El viejo cambió su registro.
—Todo es por tu bien, Laia. En toda mi vida no he encontrado a nadie digno de ti. Si eres buena conmigo y te avienes a mis deseos, serás, a mi muerte, la mujer más rica de Barcelona.
Laia, temblando, indagó:
—Y ¿cuáles son vuestros deseos?
—Te conozco desde niña; te he traspasado todo el cariño que deposité en tu madre. Ahora te ha llegado el tiempo de merecer. Ya eres una mujer: la diferencia de edad que nos separa no es óbice, pues no es más que la de muchas parejas de estos condados y no es bueno que un hombre, todavía en plenitud, no tenga quien caliente su cama. Soy un fiel hijo de la Iglesia y jamás he sido proclive a buscar desahogos mercenarios con mujeres públicas. Hasta el conde daría su bendición y apadrinaría nuestra boda y yo me ocuparía de obviar la dificultad de ser tu padrino.

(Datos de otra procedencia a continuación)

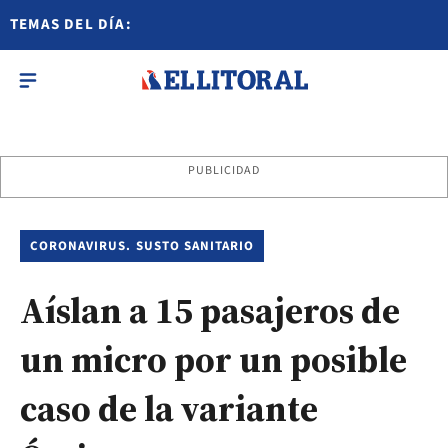
TEMAS DEL DÍA:
PUBLICIDAD
CORONAVIRUS. SUSTO SANITARIO
Aíslan a 15 pasajeros de
un micro por un posible
caso de la variante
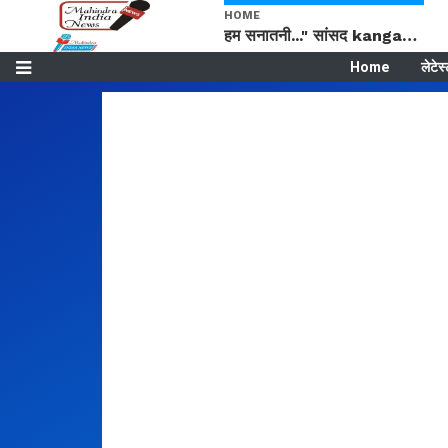
HOME
हम सनातनी..." सांसद kangana Ranaut से क्या बोली लड़की? Viral Jantar-Mantar | CJP protest
Home
लेटेस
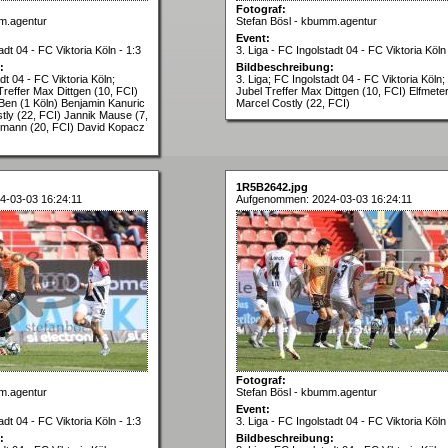
Fotograf:
m.agentur
Stefan Bösl - kbumm.agentur
Event:
adt 04 - FC Viktoria Köln - 1:3
3. Liga - FC Ingolstadt 04 - FC Viktoria Köln 
:
Bildbeschreibung:
dt 04 - FC Viktoria Köln;
3. Liga; FC Ingolstadt 04 - FC Viktoria Köln;
Treffer Max Dittgen (10, FCI)
Jubel Treffer Max Dittgen (10, FCI) Elfmete
 Ben (1 Köln) Benjamin Kanuric
Marcel Costly (22, FCI)
tly (22, FCI) Jannik Mause (7,
hmann (20, FCI) David Kopacz
1R5B2642.jpg
-03-03 16:24:11
Aufgenommen: 2024-03-03 16:24:11
Fotograf:
m.agentur
Stefan Bösl - kbumm.agentur
Event:
adt 04 - FC Viktoria Köln - 1:3
3. Liga - FC Ingolstadt 04 - FC Viktoria Köln 
:
Bildbeschreibung:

—No hay duda de que estáis absolutamente loco. ¡Jamás, me entendéis jamás os aceptaría! —exclamó Laia, con lágrimas de impotencia en los ojos.

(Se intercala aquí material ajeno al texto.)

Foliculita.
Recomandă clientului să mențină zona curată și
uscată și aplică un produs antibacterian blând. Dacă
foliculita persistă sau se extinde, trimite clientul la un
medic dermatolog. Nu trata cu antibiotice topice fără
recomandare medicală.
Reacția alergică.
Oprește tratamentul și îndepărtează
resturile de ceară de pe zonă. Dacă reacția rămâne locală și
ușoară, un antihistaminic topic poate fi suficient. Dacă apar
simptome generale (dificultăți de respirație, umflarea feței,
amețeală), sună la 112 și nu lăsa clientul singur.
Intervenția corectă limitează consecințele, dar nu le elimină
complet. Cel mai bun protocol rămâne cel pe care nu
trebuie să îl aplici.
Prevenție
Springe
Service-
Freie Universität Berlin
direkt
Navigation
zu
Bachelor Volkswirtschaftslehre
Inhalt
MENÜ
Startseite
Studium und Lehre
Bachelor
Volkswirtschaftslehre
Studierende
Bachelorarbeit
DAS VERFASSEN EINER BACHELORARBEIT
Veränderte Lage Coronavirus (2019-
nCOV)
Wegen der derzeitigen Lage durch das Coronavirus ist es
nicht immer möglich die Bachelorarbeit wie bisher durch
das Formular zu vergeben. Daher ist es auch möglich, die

—Está bien. Sea. Tú lo has querido. Te he honrado proponiéndote matrimonio y lo has desechado. Atente a las consecuencias —dijo Bernat, cuya fría voz apenas conseguía ocultar su rabia.
—Os aseguro que a la menor ocasión me he de escapar aunque no tenga a donde ir.

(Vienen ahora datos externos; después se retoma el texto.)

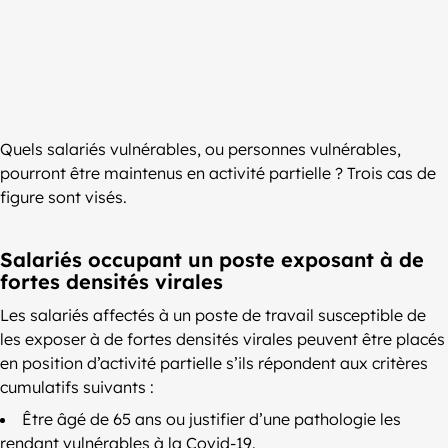
Quels salariés vulnérables, ou personnes vulnérables,
pourront être maintenus en activité partielle ? Trois cas de
figure sont visés.
Salariés occupant un poste exposant à de
fortes densités virales
Les salariés affectés à un poste de travail susceptible de
les exposer à de fortes densités virales peuvent être placés
en position d’activité partielle s’ils répondent aux critères
cumulatifs suivants :
Être âgé de 65 ans ou justifier d’une pathologie les
rendant vulnérables à la Covid-19.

La voz del consejero se tornó en un sonido silbante.
—No harás tal cosa. Te voy a explicar cómo va a ser todo a partir de ahora mismo. Las cartas no han venido a esta casa volando y sé quién ha sido la malhadada mensajera. De ti depende lo que le vaya a ocurrir. Voy a apartar a Aixa de tu lado y la haré encerrar. Si accedes de buen grado a lo que te requiero, te permitiré que cada día le lleves el agua y la comida. Así tendrás constancia de que sigue con vida. Escribirás una carta diciendo a tu amado que se te ha pasado el capricho: te autorizo a poner las palabras que mejor te parezcan. Ten en cuenta que deseo que este joven atribuya su desencanto a flaquezas de mujer; de ninguna manera quiero que piense que estoy implicado en el asunto, y pese a que una vez le dije que no era digno de alcanzar tu mano, me conviene que piense que por mi parte no habría problema, ya que desde entonces su situación ha variado muy mucho e intuyo que alcanzará grandes cotas de poder y de riqueza. Recalcarás, por tanto, que tu decisión únicamente es cosa tuya. Ah, y procura mantener una respetuosa actitud frente a mí. No voy a consentir que nada ni nadie menoscabe mi autoridad en mi propia casa. Ahora, puedes retirarte.